Kick Off Liga 1 2021 Direncanakan Awal Juli

DENPASAR– Piala Menpora 2021 sudah memasuki babak final.

Itu artinya, PSSI dan PT Liga Indonesia Baru (LIB) akan melanjutkan agenda dengan mempersiapkan Liga 1 2021.

Bahkan, terkait persiapan itu, konferensi pers daring sudah dilakukan oleh Menpora Zainudin Amali dan Ketum PSSI Moch Iriawan, Rabu (21/4).

Baca juga: Menko Airlangga: THR Instrumen Pendorong Konsumsi Jelang Lebaran

Hasilnya, ada rencana jika Liga 1 2021 baru bergulir mulai 3 Juli mendatang.

Namun keputusan ini masih tahapan rencana dan ada kemungkinan jadwal diundur seperti pengalaman sebelumnya.

“Tanggal 3 Juli. Kami apresiasi dari pemerintah ke PSSI dan seluruh jajaran penyelenggara tunamen pra musim. Tinggal ujian di final saja nanti,” terang Zainudin.

Lalu mengenai adanya wacana suporter yang diperbolehkan datang ke stadion saat Liga 1 2021 nanti, hal tersebut masih dibahas lebih lanjut.

Pihaknya akan mengkaji terlebih dulu setelah melakukan evaluasi usai laga final Piala Menpora 2021 antara Persija Jakarta kontra Persib Bandung pada hari ini dan Minggu (25/4).

“Memang sempat saya sampaikan untuk mengkaji dan mendiskusikan dengan federasi dalam hal ini PSSI dan PT LIB. Kami sampaikan untuk dikaji dari arahan Presiden,” terangnya.

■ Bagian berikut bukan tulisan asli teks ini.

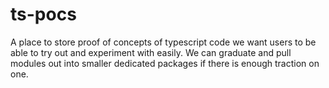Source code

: # ts-pocs
A place to store proof of concepts of typescript code we want users to be able to try out and experiment with easily. We can graduate and pull modules out into smaller dedicated packages if there is enough traction on one.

Disisi lain Ketum PSSI Moch Iriawan atau yang akrab disapa Iwan Bule menjelaskan jika perencanaan untuk Liga 1 dari pihaknya sudah dilakukan.

Nantinya, Liga 1 digulirkan hingga 2022, tepatnya rampung pada bulan Maret.

Iwan Bule pun mengaku optimistis jika Liga 1 bergulir sesuai dengan rencana. Baginya, Piala Menpora 2021 adalah ujian mental bagi federasi.

“Perencanaan sudah kami persiapkan mulai dari berbagai item hingga surat menyurat. Kami juga meminta rekomendasi dari Menpora, Satgas Covid-19, dan pihak kepolisian dimana akan bergulir kembali di awal Juli, tepatnya tanggal 3 Juli Maret 2022. Kami optimistis bisa digelar,” terangnya.

Mengenai format Liga 1, PSSI masih belum bisa memastikan.

Dalam waktu dekat atau setidaknya usaiai Idul Fitri, PSSI akan melakukan Managers Meeting.

Ada kemungkinan pertandingan tersentralisasi di Pulau Jawa. Jika tidak tersentralisasi, Bali United tetap saja tidak bisa menggunakan Stadion Kapten I Wayan Dipta karena masih masih dalam tahap revitalisasi hingga tahun depan.

“Kami belum bisa memastikannya. Kami harus melihat bagaimana kendalanya dan lain sebagainya.

Yang jelas masih menunggu dan sudah mendapat izin. Satu atau dua bulan, kami akan melakukan rapat dengan seluruh klub yang ada. Kami tunggu managers meetin kedepannya,” tutupnya.